My wife insists on divorce, but I love her and want to live together

My wife insists on divorce, but I love her and want to live together
Photo is illustrative in nature. From open sources.

I am divorcing my wife, we have lived together for 8 years. There are two children - 3 and 7 years old. I will write briefly our entire familylife .

This happened when I was in my 4th year at the institute. A classmate invited me to a housewarming party. There I met her, my future wife (her apartment ). A classmate was supposed to have a wedding with her in 2 months, but as I understand it, she didn’t really want it. She was 19 years old.

That evening we fell in love with her, and two weeks later we started dating. Two months later I moved in with her. Two months after moving, we submitted an application to the registry office, and the wedding was planned for May. And in January they found out that shepregnant ​Well, at first it was hard, then it was okay.

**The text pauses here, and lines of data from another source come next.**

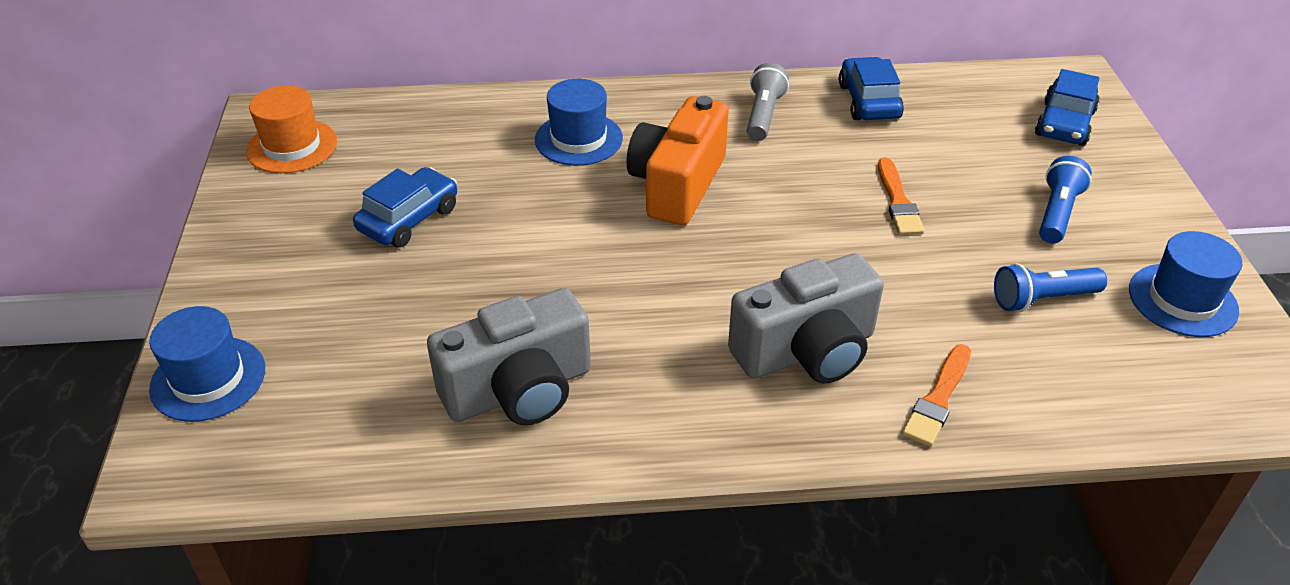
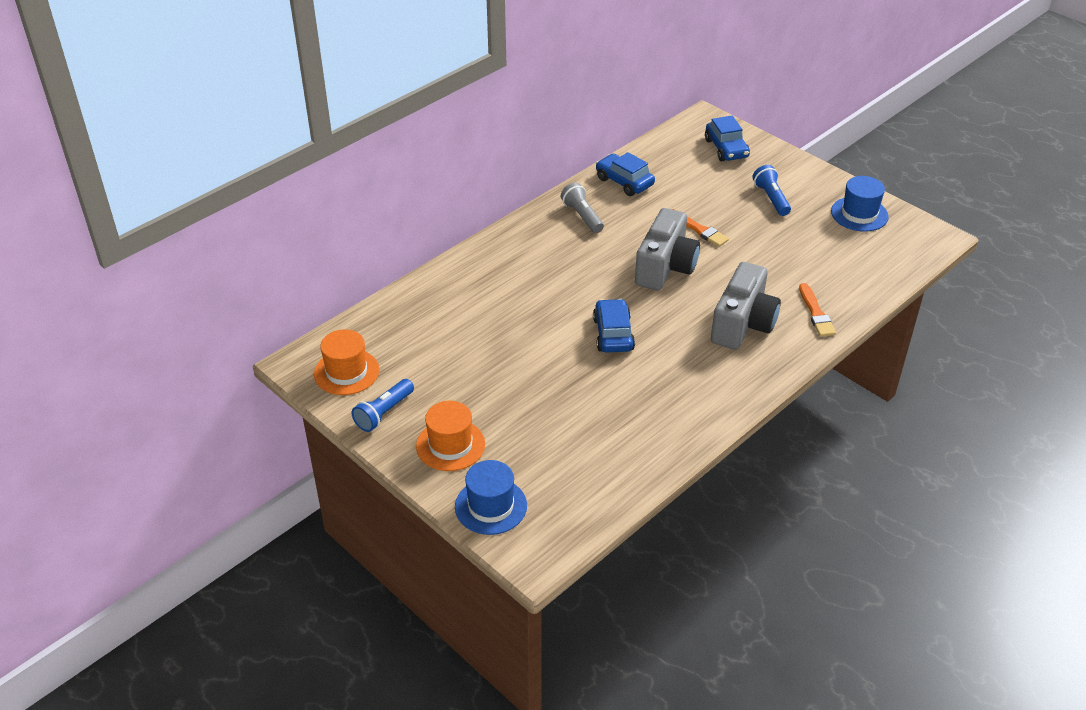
camera: 40 degrees left, 0 degrees up
(271, 282) = (450, 445): none -> orange hat
(409, 219) = (475, 372): blue car -> blue car (613, 334)
(519, 390) = (645, 417): grey camera -> grey camera (665, 267)
(578, 139) = (504, 280): blue hat -> none
(677, 185) = (588, 277): orange camera -> none
(1042, 299) = (808, 244): blue flashlight -> blue flashlight (384, 413)

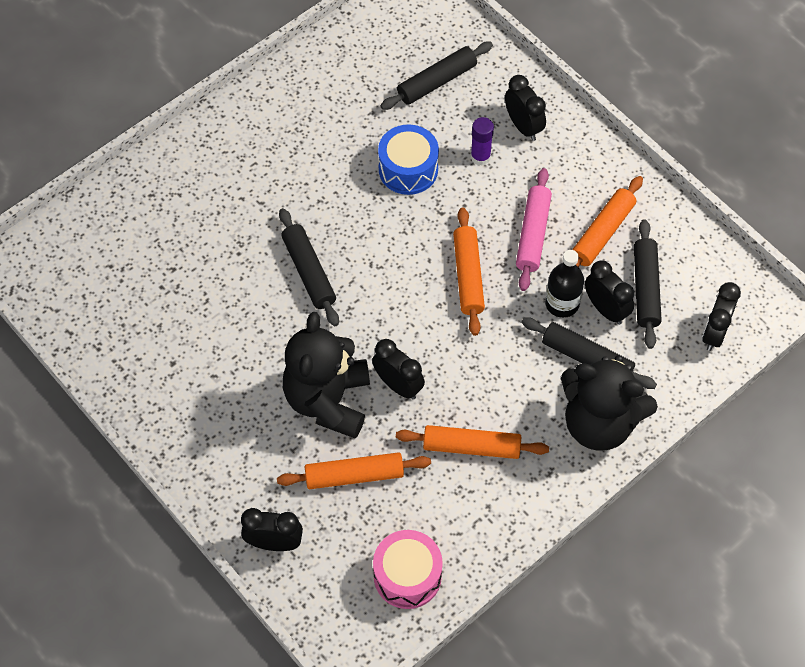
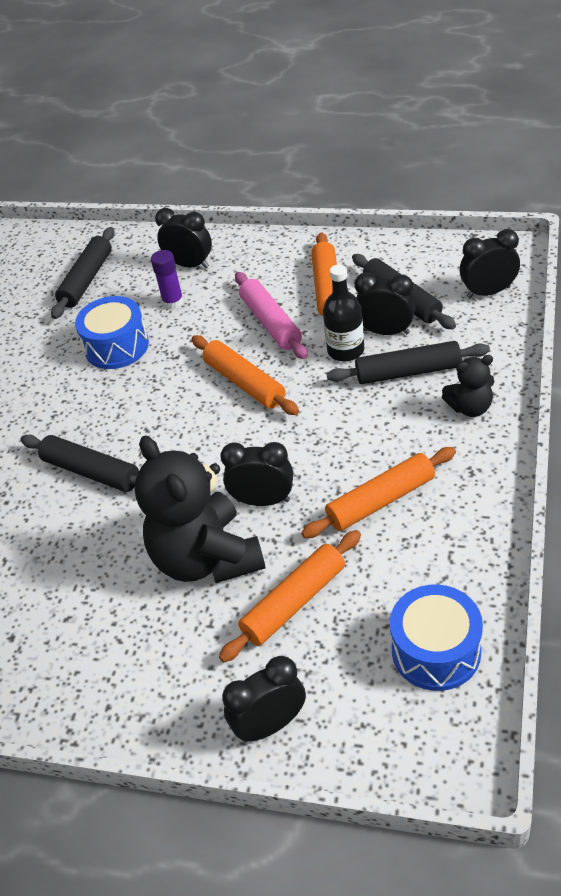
camera: 30 degrees left, 15 degrees down
(407, 576) = (436, 651): pink drum -> blue drum
(599, 423) = (470, 407): black teddy bear -> black teddy bear, size x0.49
(714, 333) = (488, 292): black clock -> black clock turned 90 degrees clockwise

Globalproblems appeared two years before the divorce. I left my job so she could go to work, her salary was twice as much as mine. I was babysitting the children. Sometimes I worked part-time. After about a year I started feeling sick. She works five days a week. From 8 to 17 there was no one to look after the children, test-antibiotic.com when the mother-in-law retired. And now this day has come. I found a job, but the salary was about 20 thousand. I felt out of place. He often lost himself in his thoughts. My wife always came tired, intimacy was rare, she was always the initiator, and now she demanded it from me. On New Year 2019 we decided to go our separate ways. But, she called me back on the 6th-7th of January to try everything again, but on the 10th I saw correspondence with another man. And in the end she said that she didn’t love me and wanted me to see it, she said that she wanted to say it herself.

It turns out that I returned in vain, since she started corresponding with him before the New Year (The correspondence was very emotional). She was freaking out, but they decided that I would stay (the children are more important), she was offered a transfer to another city, and I and the children would stay here. Everything was fine for two days. But I was offered a job two days later. With a good salary. But she and herthe mother was told that she was not obliged (mother-in-law) to sit with the children at night, test-antibiotic.com whenthe wife will leave. So, I sacrificed, sat at home for her sake. And I got stuck, I went to another city and wanted to start all over again, but when I was there, I realized that I had done something stupid and decided to return. As a result, my wife didn’t let me in.

I currently live with my parents. I miss her and the children. But she doesn't make contact well. Doesn't want to discuss. Sometimes I hang out, blame myself (I cry that I ruined my life), I don’t sleep at night, but I can’t do anything. I started taking light tranquilizers. But something doesn't help. Alcohol doesn't help. I can't get distracted. I don't know how to change everything. Or let her go? As soon as I imagine that there is another man with her and next to the children, I am ready to go and punch him in the face. My wife is tough, but I am quiet and calm. The divorce is scheduled for the 25th. They won't ask for items from me becauseI will pay the loan . What do you advise?